# Le Champion Ti Tire Size



## metalheart (Sep 3, 2010)

What is the maximum size tire that can be used on the standard BD Ti frame?


----------



## LongIslandTom (Apr 20, 2011)

On my LeChamp Ti Heat with 700x23c tires, I see about 3mm of clearance between the tire tread and the seatpost, and also about 3mm clearance between the tire tread and rear brake boss.
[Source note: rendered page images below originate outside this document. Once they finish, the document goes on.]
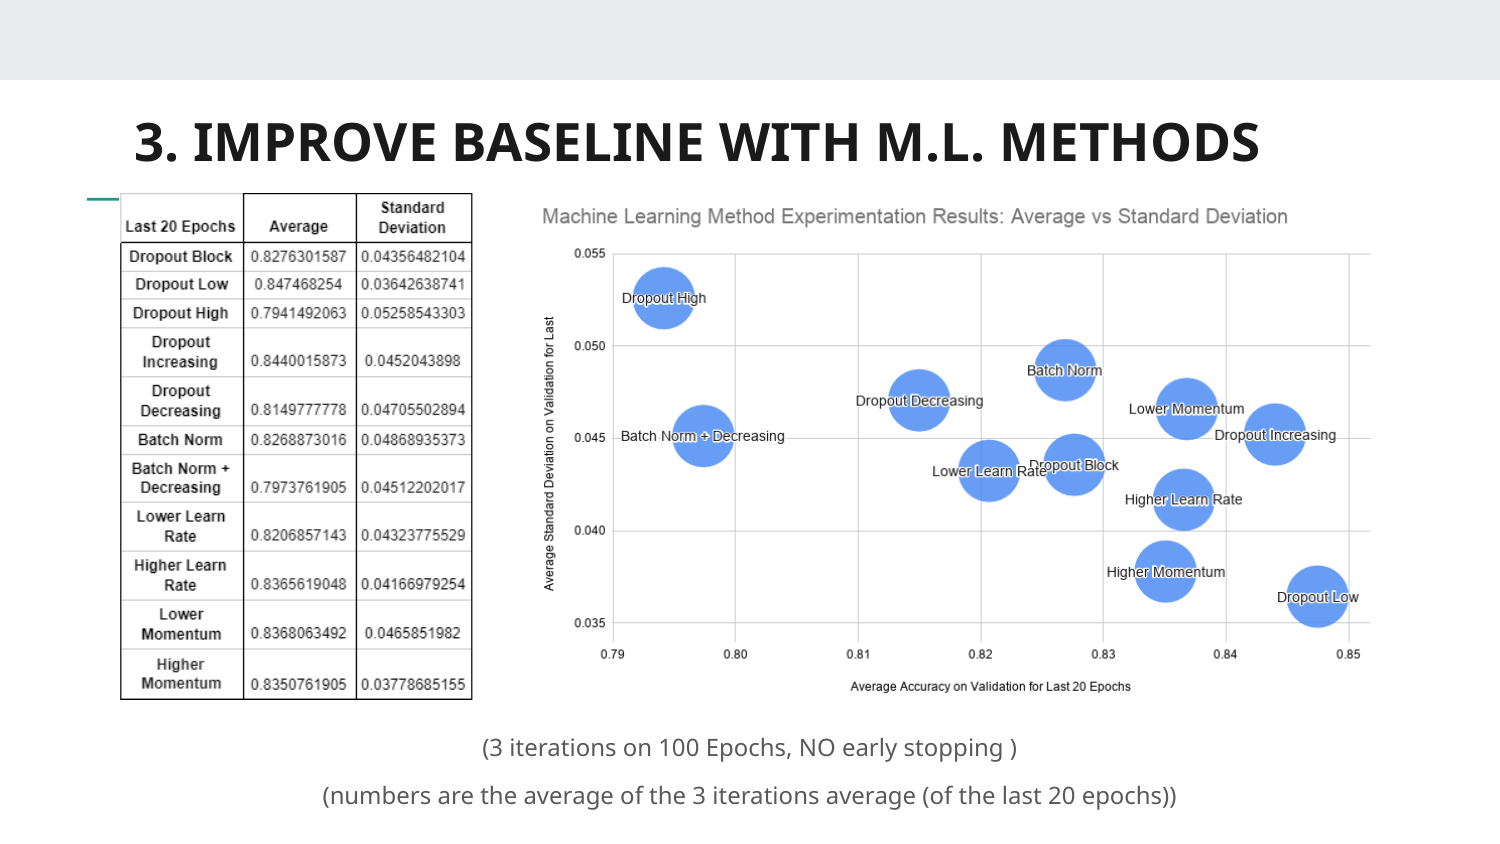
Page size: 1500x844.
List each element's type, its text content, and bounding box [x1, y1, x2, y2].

picture [515, 177, 1397, 722]
title 3. IMPROVE BASELINE WITH M.L. METHODS [119, 93, 1381, 182]
list (3 iterations on 100 Epochs, NO early stopping ) (numbers are the average of the 3 iterations average (of the last 20 epochs)) [284, 717, 1216, 844]
picture [119, 193, 476, 700]
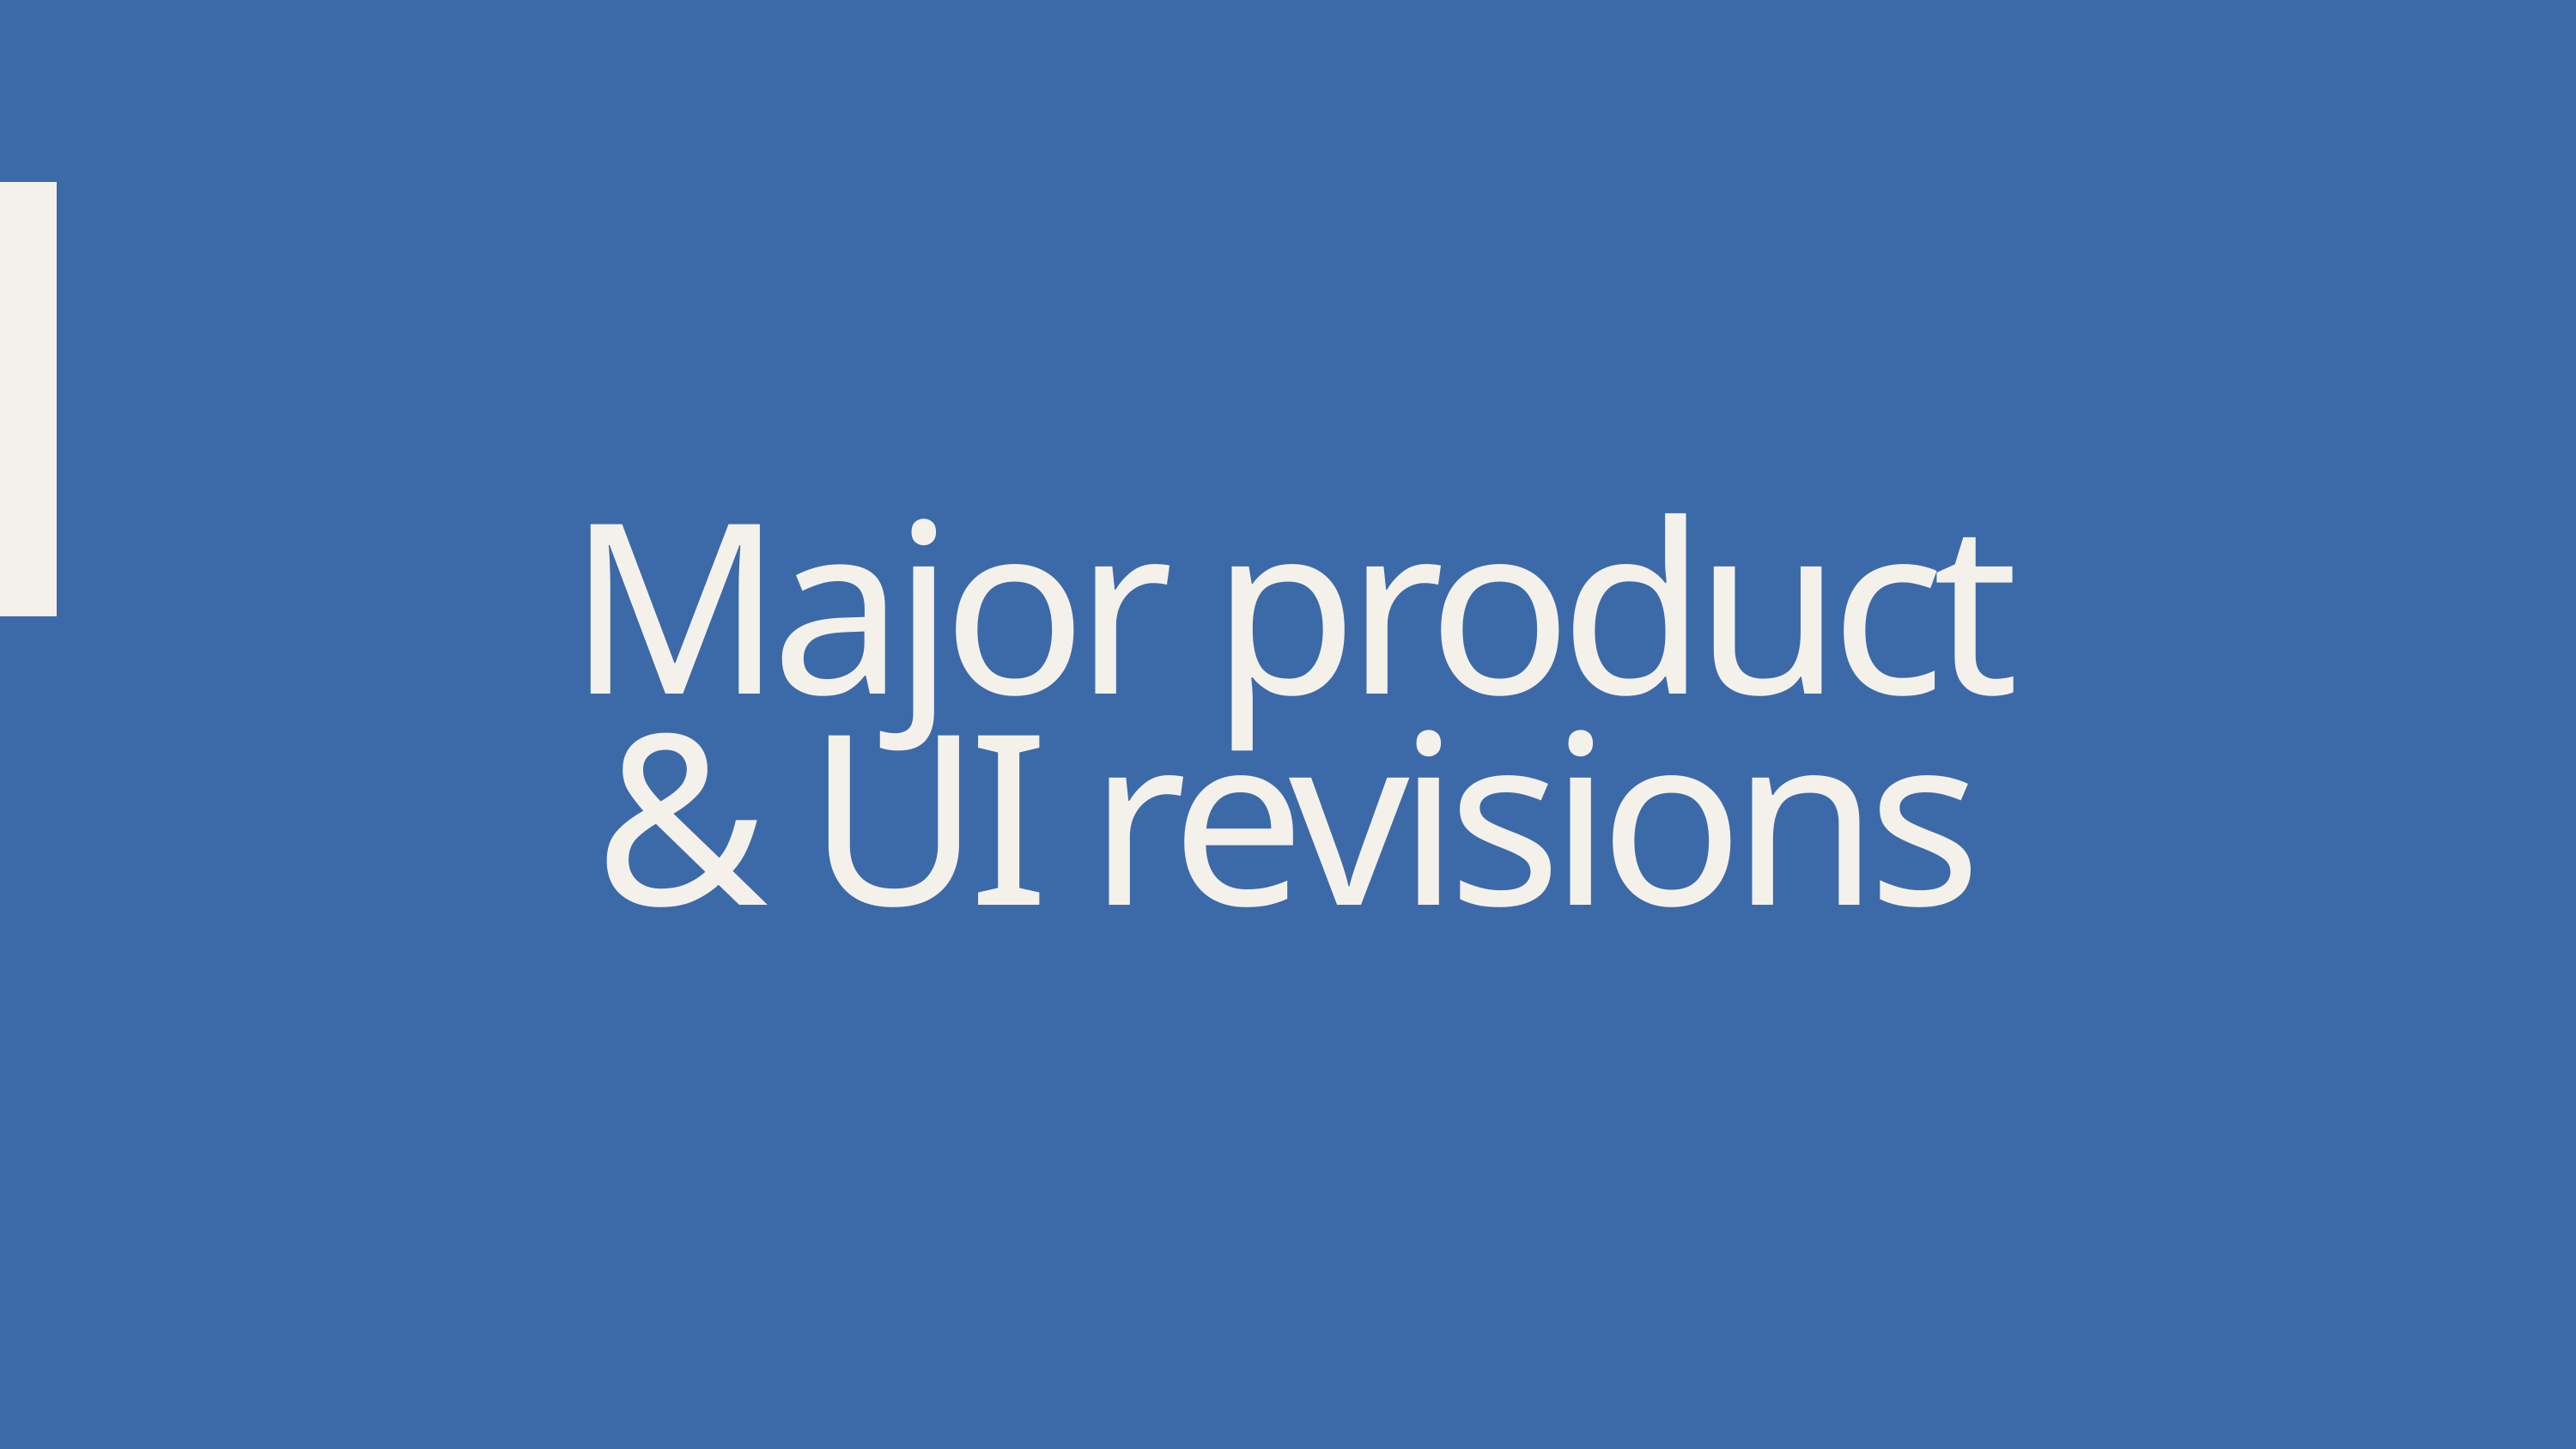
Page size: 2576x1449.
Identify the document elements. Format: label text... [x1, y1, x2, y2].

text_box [0, 181, 57, 617]
text_box Major product & UI revisions [544, 530, 2032, 954]
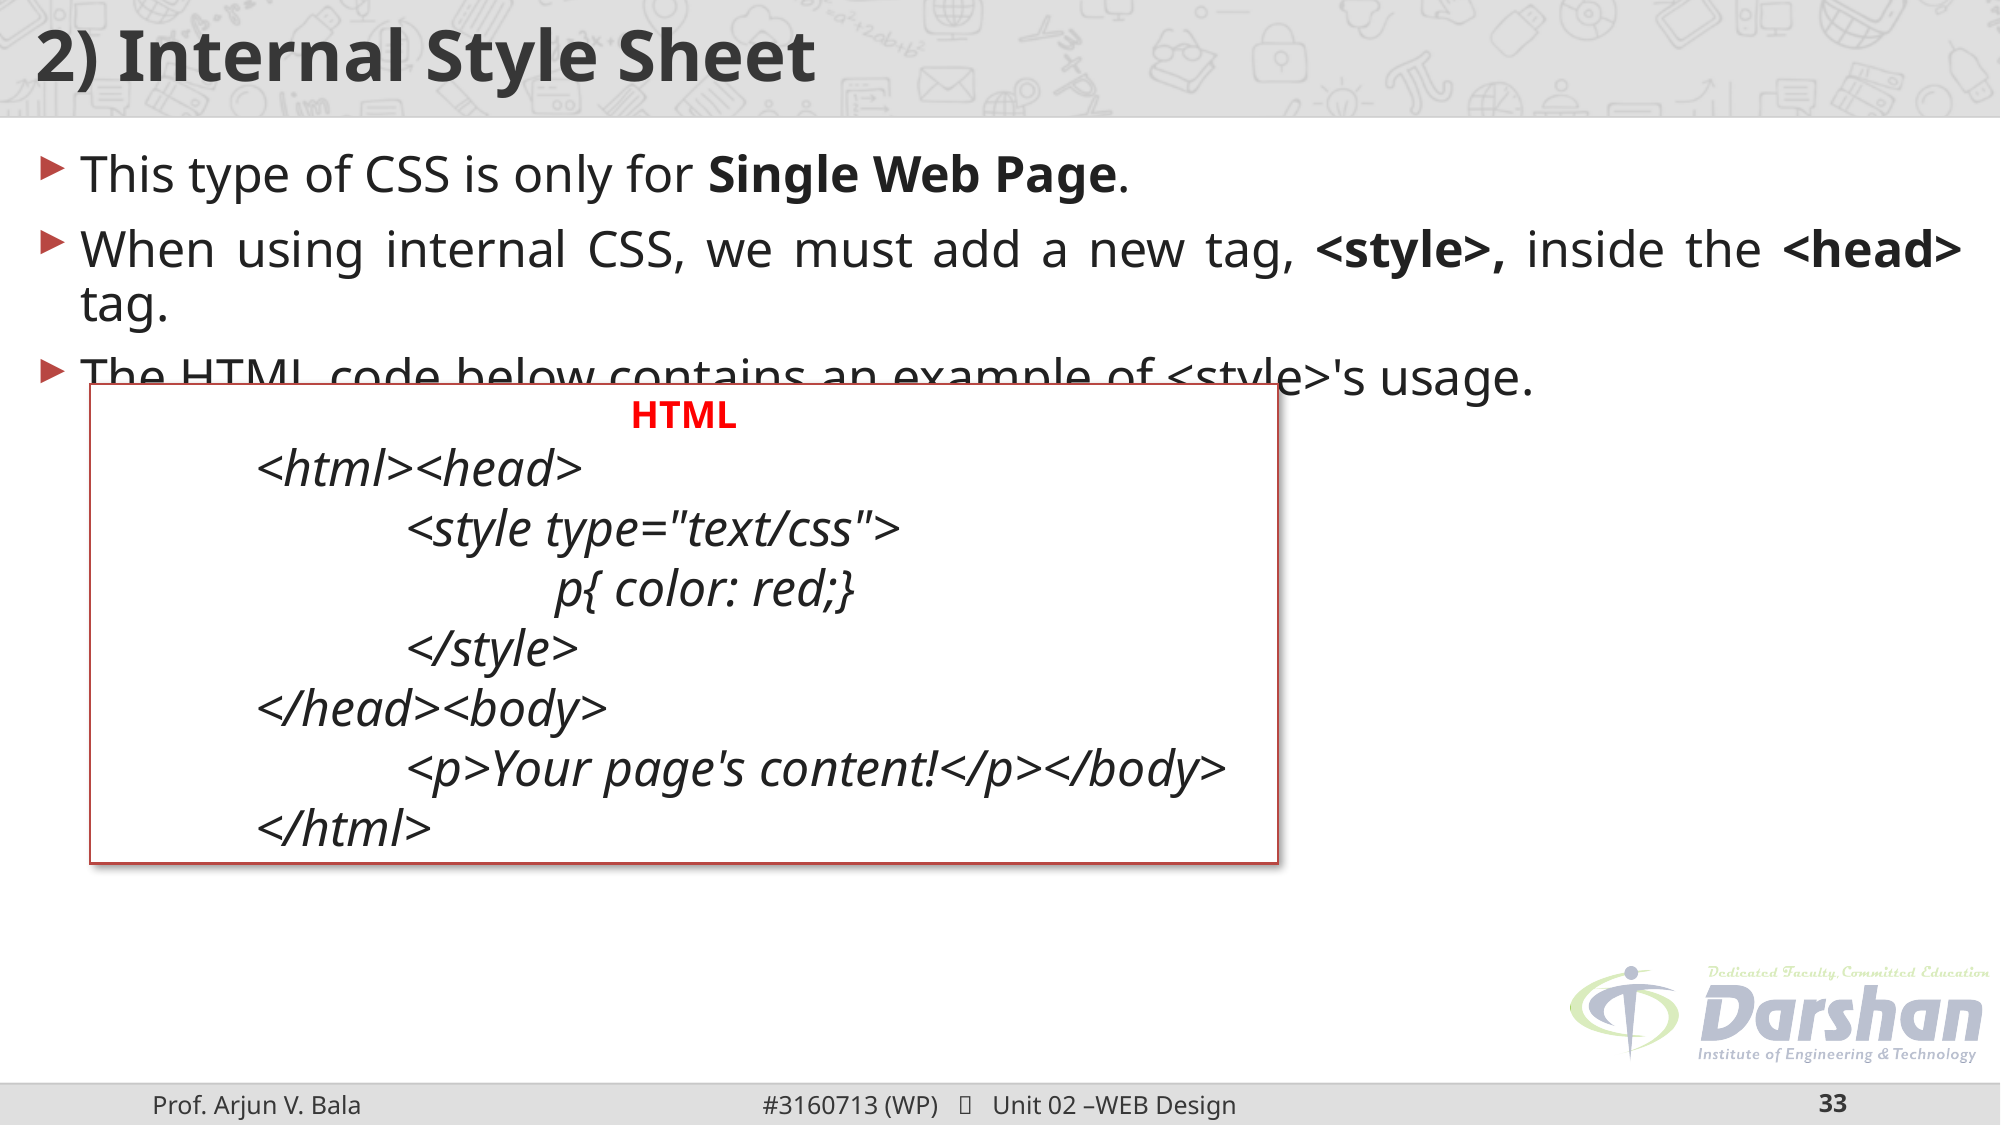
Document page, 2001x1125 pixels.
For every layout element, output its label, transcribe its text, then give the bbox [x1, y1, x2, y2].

title 2) Internal Style Sheet [0, 0, 2000, 117]
list This type of CSS is only for Single Web Page. When using internal CSS, we must add a new tag, <style>, inside the <head> tag. The HTML code below contains an example of <style>'s usage. [21, 141, 1979, 1059]
text_box HTML <html><head> <style type="text/css"> p{ color: red;} </style> </head><body> <p>Your page's content!</p></body> </html> [89, 383, 1279, 865]
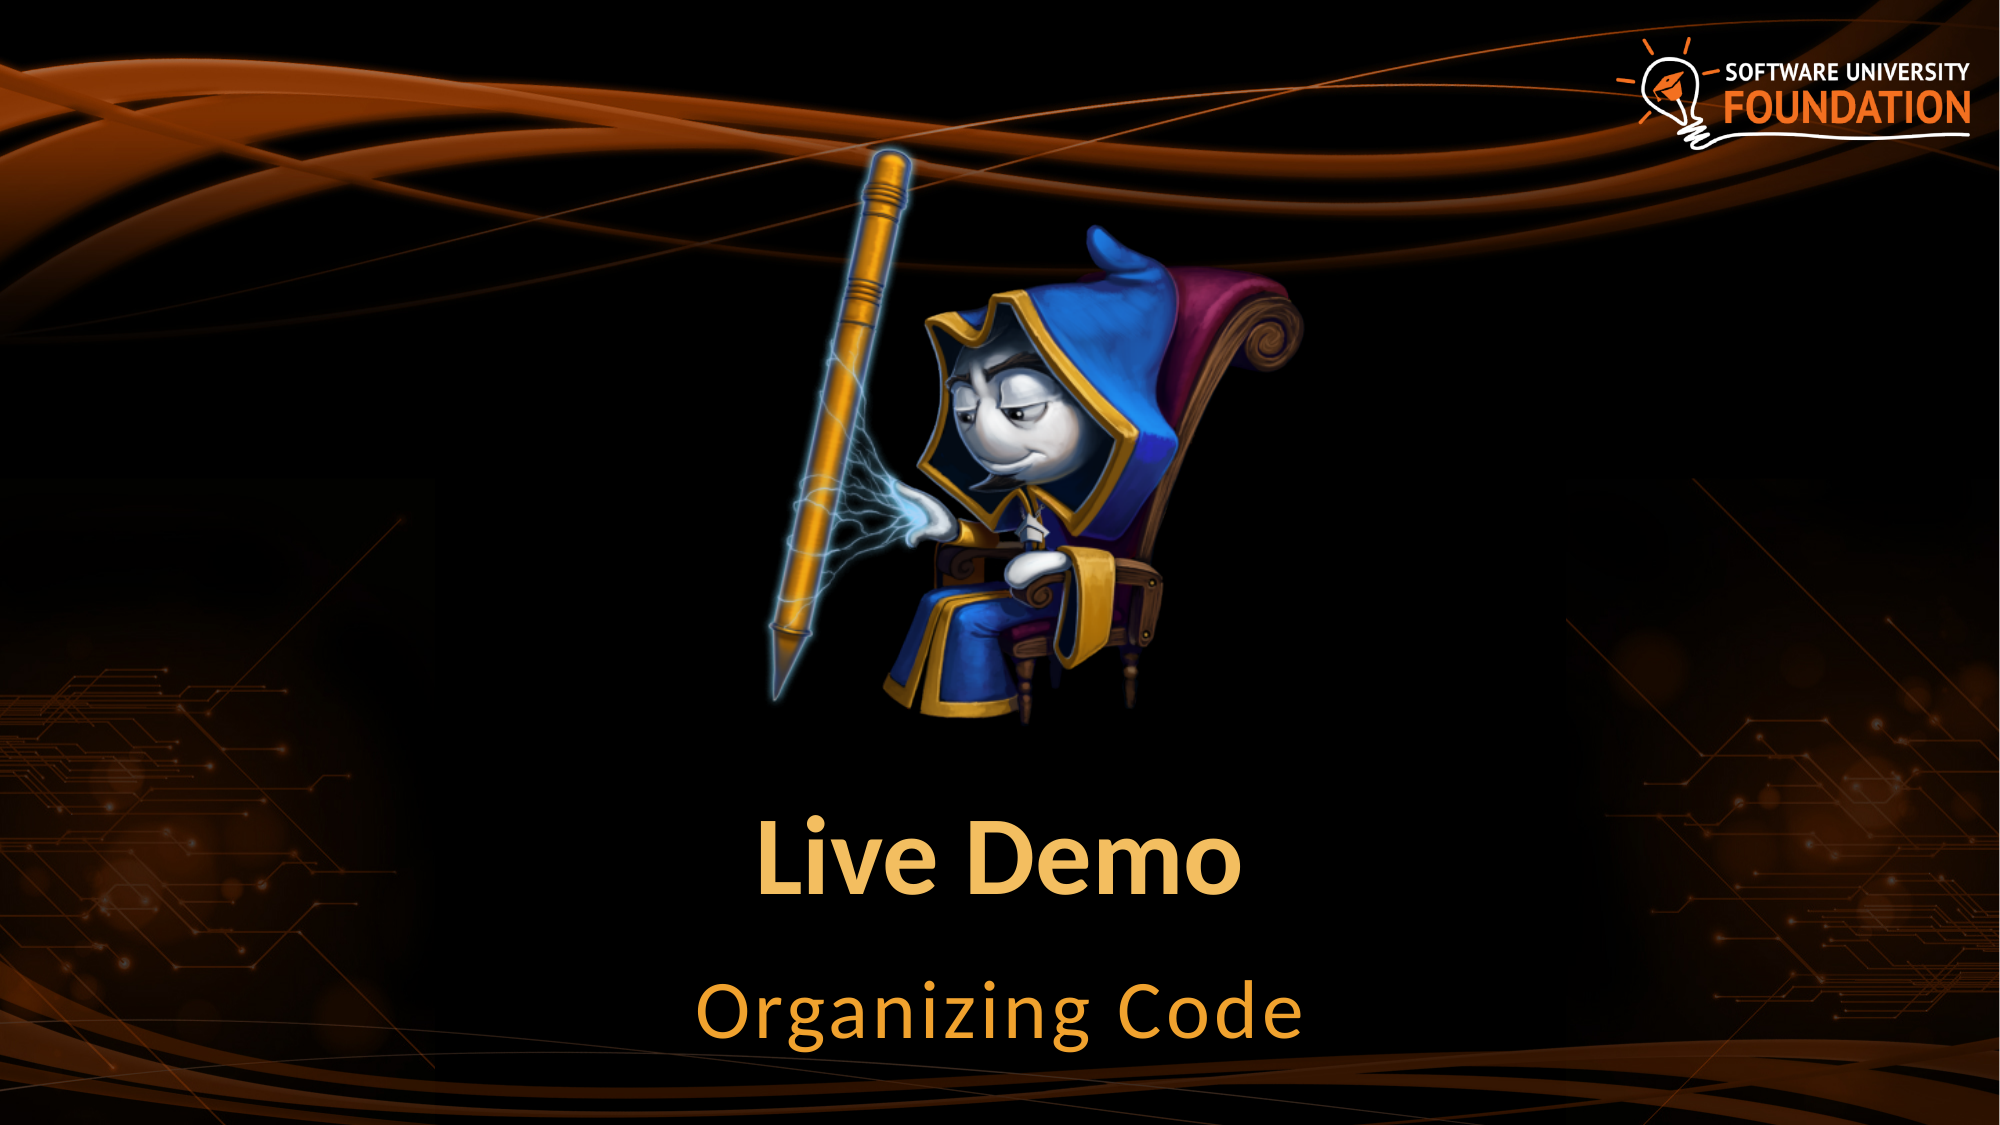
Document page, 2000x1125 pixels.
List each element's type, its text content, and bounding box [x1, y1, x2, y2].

picture [0, 0, 2000, 1125]
list Organizing Code [149, 944, 1850, 1063]
title Live Demo [149, 790, 1850, 926]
I think a 700x28c tire would be the absolute biggest that one can use on the LeChamp Ti frame.


----------



## metalheart (Sep 3, 2010)

Thanks ... I was wondering if a 25cc tire would fit since there is some minimal space between the tire and the down tube....


----------



## LongIslandTom (Apr 20, 2011)

Here's a photo of my LeChamp Heat that shows how close the tire treads are to the rear brake boss and to the seat tube:










Those are 700x23c Specialized Armadillo tires on my bike.

A 700x25c tire isn't much bigger than my 23c Armadilloes though.. It should work.


----------



## Jim52 (Aug 24, 2011)

700x25c. 28's are not guaranteed to fit. Scroll down to the very bottom of the page and look in the Tires row:

Road Titanium framesets - 2011 Motobecane Le Champion Team Ti


----------



## froze (Sep 15, 2002)

Specialized Armadillo's use to run bigger both in height and width then their stated size, not sure if that's still true, but the pic you show with the Armadillo kind of looks like they still run large. 25 is the largest I would put on the bike especially using Armadillos.

I still have a set of Armadillo 23's and they are a bit larger then my Kenda Konstrictor 23's. If you have the original 23's that came with the bike (or if you have another bike with 23's) compare those with the Armadillo and see if their bigger then the other 23's.


----------